Diagnostic : vous avez le syndrome du super manager. Parce que les compétences d’expert qui ont fait votre réussite jusqu’à présent sont reconnues, vous continuez à les mettre en œuvre. Elles vous rassurent. Donc vous contrôlez tous les dossiers, vous revoyez jusqu’à la virgule les présentations de votre équipe. 📊 Puisque vous savez ce qui fonctionne, vous leur dites comment faire.
Ou bien (parce que vous savez que c’est bien de déléguer), vous leur demandez leurs propositions et vous corrigez tout derrière (décidément, il faut tout leur apprendre !). Ça s’appelle du micro management. 😓
- Ça vous crée une charge mentale et vous angoisse parce que vous savez que vous êtes attendu ailleurs (animation d’équipe, coordination transverse, gestion des ressources et développement des collaborateurs… pas le temps) ⏰
- Ça crée de la frustration dans vos équipes. Une sorte d’infantilisation. Ils vous demandent toujours ce qu’ils doivent faire, ça vous prend encore plus de temps, et le cycle se répète. 🔄
Vous en avez pleinement conscience, mais ce n’est pas dans votre tête qu’il est important de rechercher les causes. C’est dans votre cœur. ❤️ Quelle émotion est là ?

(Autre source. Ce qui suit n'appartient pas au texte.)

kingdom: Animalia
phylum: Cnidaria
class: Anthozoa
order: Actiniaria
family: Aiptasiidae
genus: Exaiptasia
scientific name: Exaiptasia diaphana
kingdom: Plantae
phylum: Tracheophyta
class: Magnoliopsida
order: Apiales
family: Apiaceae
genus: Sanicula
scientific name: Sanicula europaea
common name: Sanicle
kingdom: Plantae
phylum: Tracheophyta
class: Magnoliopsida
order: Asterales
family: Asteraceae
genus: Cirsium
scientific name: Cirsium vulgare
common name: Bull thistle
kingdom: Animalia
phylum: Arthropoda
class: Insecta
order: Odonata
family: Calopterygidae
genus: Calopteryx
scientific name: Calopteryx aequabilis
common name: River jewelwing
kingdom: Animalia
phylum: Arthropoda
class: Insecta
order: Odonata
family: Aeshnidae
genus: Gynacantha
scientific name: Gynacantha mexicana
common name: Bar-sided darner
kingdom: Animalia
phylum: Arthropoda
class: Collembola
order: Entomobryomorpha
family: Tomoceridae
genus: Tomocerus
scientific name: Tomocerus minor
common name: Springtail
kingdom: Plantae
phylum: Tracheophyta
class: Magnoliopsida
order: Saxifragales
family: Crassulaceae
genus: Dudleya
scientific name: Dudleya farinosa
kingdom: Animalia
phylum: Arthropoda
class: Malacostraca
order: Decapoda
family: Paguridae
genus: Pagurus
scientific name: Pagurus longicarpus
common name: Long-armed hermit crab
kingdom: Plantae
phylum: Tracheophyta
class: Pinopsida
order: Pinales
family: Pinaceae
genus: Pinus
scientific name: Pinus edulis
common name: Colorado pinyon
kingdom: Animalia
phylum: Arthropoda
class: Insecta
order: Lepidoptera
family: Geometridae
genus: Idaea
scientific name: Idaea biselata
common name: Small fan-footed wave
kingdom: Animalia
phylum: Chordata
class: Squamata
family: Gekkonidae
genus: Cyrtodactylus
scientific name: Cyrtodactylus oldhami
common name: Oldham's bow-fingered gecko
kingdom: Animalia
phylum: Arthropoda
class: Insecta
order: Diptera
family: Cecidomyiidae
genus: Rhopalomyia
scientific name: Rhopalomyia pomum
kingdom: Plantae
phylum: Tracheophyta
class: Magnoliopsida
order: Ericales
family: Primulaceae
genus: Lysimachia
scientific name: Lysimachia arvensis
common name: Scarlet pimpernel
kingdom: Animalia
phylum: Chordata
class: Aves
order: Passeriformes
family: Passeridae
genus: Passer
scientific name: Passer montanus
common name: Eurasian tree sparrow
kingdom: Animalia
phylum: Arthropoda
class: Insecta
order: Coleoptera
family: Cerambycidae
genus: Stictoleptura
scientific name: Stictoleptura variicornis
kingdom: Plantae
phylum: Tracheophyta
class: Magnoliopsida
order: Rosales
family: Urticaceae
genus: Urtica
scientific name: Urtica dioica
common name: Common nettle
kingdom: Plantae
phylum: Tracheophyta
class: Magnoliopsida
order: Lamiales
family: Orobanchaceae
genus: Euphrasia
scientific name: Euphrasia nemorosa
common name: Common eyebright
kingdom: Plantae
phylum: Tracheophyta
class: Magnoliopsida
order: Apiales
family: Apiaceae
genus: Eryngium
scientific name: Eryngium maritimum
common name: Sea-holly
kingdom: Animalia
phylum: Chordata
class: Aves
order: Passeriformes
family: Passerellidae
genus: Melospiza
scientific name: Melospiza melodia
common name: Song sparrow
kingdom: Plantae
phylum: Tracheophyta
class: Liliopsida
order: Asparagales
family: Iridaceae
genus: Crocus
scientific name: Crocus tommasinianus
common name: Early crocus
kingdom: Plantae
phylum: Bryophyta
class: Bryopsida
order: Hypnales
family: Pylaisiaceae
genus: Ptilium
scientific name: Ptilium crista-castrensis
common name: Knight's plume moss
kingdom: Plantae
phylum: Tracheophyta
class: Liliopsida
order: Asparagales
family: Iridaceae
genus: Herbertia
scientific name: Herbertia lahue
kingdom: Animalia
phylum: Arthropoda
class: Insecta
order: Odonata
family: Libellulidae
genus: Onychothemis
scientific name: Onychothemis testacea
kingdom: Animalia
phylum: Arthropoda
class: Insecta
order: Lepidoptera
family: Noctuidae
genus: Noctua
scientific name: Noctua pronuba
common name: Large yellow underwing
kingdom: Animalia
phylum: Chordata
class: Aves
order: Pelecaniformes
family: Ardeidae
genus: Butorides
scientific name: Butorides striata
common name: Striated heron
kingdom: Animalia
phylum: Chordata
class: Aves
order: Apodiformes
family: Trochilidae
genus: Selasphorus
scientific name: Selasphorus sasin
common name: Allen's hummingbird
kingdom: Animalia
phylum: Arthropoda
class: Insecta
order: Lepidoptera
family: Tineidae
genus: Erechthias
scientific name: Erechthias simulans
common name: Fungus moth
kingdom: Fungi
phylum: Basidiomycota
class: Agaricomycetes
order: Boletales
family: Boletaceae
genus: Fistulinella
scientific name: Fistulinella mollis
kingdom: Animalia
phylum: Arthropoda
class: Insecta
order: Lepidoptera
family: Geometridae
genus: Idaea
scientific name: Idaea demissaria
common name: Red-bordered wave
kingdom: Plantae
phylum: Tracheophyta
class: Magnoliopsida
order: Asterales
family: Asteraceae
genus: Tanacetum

- La peur de ne plus contrôler, de ne plus être parfait ? 😟
–> On lâche le besoin de perfection, on vise le 80/20 de perfection : c’est « Good enough ». 👍 Quel est le risque réel à ne pas corriger cet email de votre collaborateur ?
- La colère de voir que les autres ont des idées différentes ? 😠
–> Vous avez peut-être le syndrome NIH (Not Invented Here) : puisque ce n’est pas vous qui avez eu cette idée, elle forcément moins bonne. Vous n’avez pas le monopole des bonnes idées.
- La tristesse de ne pas être reconnu à votre juste valeur ? 😢
–> De qui attendez-vous de la reconnaissance ? De votre boss ? N’en avez-vous pas déjà ? À quoi devrait-elle ressembler ? **Breaking news**: le plus important, c’est votre propre perception. Donnez-vous de la reconnaissance. Félicitez-vous sincèrement quand vous avez fait quelque chose de bien. 🙌 Vous opérerez une reprogrammation progressive de vos pensées.
- La honte de devoir reconnaître que vous ne pouvez pas tout maîtriser ? 😳
–> Une cliente me disait qu’elle avait honte d’apprendre par quelqu’un d’extérieur à l’équipe qu’un de ses collaborateurs avait dit ou fait quelque chose sans lui en avoir parlé auparavant. Elle a réalisé grâce au travail de coaching que 1/ le risque réel était proche de zéro. Que 2/ elle était habituée à l’anxiété, comme une seconde nature chez elle. Et que 3/ vouloir tout contrôler la maintenait dans cette zone de confort inconfortable. 😅
Ou peut-être est-ce une combinaison des 4 ? Ou une raison complètement différente ? 🤷♂️
Alors avant de vous forcer à déléguer, ressentez et comprenez ce qui vous arrange dans cette situation. Quel est le risque réel à déléguer ? 🤔 Quelles émotions sont là, et quelle est la cause racine ?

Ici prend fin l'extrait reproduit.